The differences between the text and the design (in its several versions) have been studied. Not only is the sky in the print clear rather than stormy, but the rose with the worm appears as the most vigorous out of the three roses figured, and her stem seems to bend to earth to welcome the phallic invader. Some critics have read into this a deliberate irony on the part of the poet that distances him from the speaker, and it has been suggested that it is the two sister roses speaking in the poem. This would account for the differences in weather and time of day: it seems like night because they hide their eyes. In this reading, the poem registers their jealousy and moralism regarding their sister's sexual fulfillment.

Kathleen Raine, in her investigation of the influence of Neoplatonism and Hermeticism on Blake, proposed that the poem engages with the tale of Cupid and Psyche from The Golden Ass, a favorite work of Blake's.

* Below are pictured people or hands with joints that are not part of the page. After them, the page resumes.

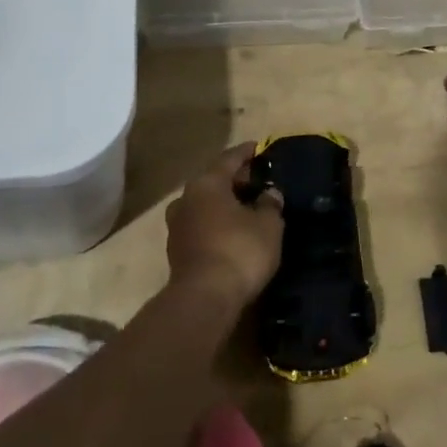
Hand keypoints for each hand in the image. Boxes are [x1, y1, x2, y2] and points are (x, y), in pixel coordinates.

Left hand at [164, 145, 284, 309]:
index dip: (246, 152)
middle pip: (213, 180)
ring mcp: (177, 225)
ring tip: (245, 208)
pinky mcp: (176, 251)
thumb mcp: (268, 225)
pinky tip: (231, 232)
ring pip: (204, 204)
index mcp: (207, 183)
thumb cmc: (239, 250)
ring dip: (223, 203)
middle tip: (256, 181)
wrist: (204, 299)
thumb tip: (270, 193)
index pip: (229, 158)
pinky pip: (200, 226)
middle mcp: (186, 198)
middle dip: (235, 180)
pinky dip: (215, 223)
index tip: (259, 147)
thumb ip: (270, 204)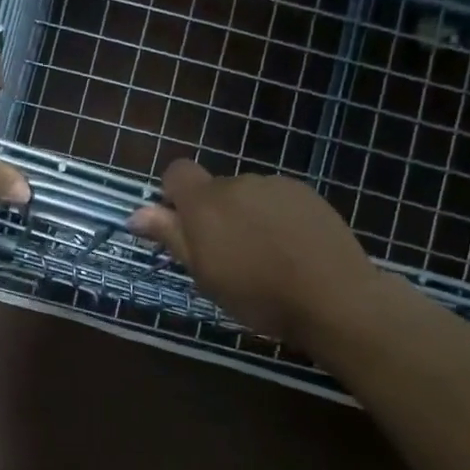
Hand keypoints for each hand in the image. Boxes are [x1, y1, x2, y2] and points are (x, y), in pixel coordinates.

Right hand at [128, 158, 383, 345]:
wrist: (332, 297)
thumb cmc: (256, 294)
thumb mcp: (204, 273)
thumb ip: (171, 236)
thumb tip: (136, 213)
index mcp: (206, 202)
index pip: (176, 172)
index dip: (173, 195)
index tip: (182, 229)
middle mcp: (239, 182)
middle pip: (214, 189)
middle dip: (213, 215)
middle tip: (225, 258)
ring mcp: (277, 186)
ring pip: (247, 196)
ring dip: (245, 217)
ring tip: (263, 258)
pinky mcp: (307, 195)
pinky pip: (277, 201)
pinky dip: (274, 220)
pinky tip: (290, 251)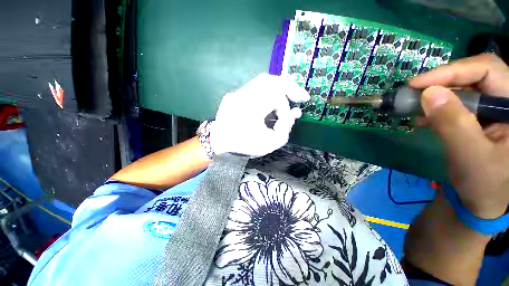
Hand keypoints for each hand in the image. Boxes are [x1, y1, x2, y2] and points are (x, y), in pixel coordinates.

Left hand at [210, 73, 309, 156]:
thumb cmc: (244, 145)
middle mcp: (243, 95)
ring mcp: (238, 92)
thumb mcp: (269, 144)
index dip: (286, 110)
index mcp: (251, 107)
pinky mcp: (235, 94)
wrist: (219, 143)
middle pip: (271, 80)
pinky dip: (268, 90)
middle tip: (302, 97)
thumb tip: (295, 113)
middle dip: (290, 87)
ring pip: (263, 81)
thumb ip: (285, 129)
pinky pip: (255, 86)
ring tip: (290, 96)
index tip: (288, 120)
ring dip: (280, 87)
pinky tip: (273, 99)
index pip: (276, 98)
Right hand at [410, 54, 508, 218]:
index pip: (489, 70)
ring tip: (415, 106)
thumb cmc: (484, 184)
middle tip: (414, 91)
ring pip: (465, 88)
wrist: (483, 201)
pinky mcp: (481, 117)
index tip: (419, 83)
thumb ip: (453, 123)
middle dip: (444, 81)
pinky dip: (439, 107)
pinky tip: (425, 116)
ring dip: (438, 95)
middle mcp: (508, 102)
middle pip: (476, 75)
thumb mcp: (471, 156)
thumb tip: (428, 94)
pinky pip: (460, 103)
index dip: (453, 71)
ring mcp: (495, 109)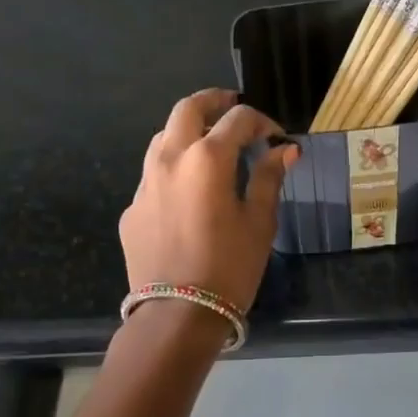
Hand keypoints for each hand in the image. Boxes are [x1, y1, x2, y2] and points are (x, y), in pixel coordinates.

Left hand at [121, 89, 296, 312]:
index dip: (262, 121)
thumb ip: (269, 178)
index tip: (276, 136)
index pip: (238, 120)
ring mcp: (145, 183)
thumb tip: (285, 149)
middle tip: (233, 107)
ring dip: (188, 130)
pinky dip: (174, 168)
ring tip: (209, 143)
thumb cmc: (229, 267)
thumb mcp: (259, 222)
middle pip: (188, 109)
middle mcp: (170, 159)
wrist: (177, 315)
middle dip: (213, 101)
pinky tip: (189, 191)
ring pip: (164, 136)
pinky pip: (153, 174)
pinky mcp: (132, 208)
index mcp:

A draft of the poem gives the worm the pronoun "her". If Blake's worm is taken as related to the succubus or incubus, the sex of the worm would simply be the opposite of the sex of the Rose. The word "worm" has historical connections with these myths, as having, as early as the ninth century, figuratively referred to a gnawing idea. Related words have philological ties, like the word "larva", which in Latin means "ghost". Blake regarded the sexually repressive aspects of Pauline Christianity as unhealthy, and the worm has been read as representing the prurient thoughts of the repressed male, and the rose the object of his fantasy. Paracelsus, one of the most powerful influences on Blake's thinking, writes about a phenomenon where a false sperm created from sexual fantasy is carried off by incubi and succubi and "hatched into serpents, worms [vermes], toads and other impure creatures".

== In music ==
The poem was set to music by Benjamin Britten in his 1943 Serenade for Tenor, Horn and Strings, where it forms the movement "Elegy". British band Amplifier set the poem to music on their 2011 album The Octopus. Verses of the poem also comprised and inspired the 1991 song "Love's Secret Domain" by English group Coil.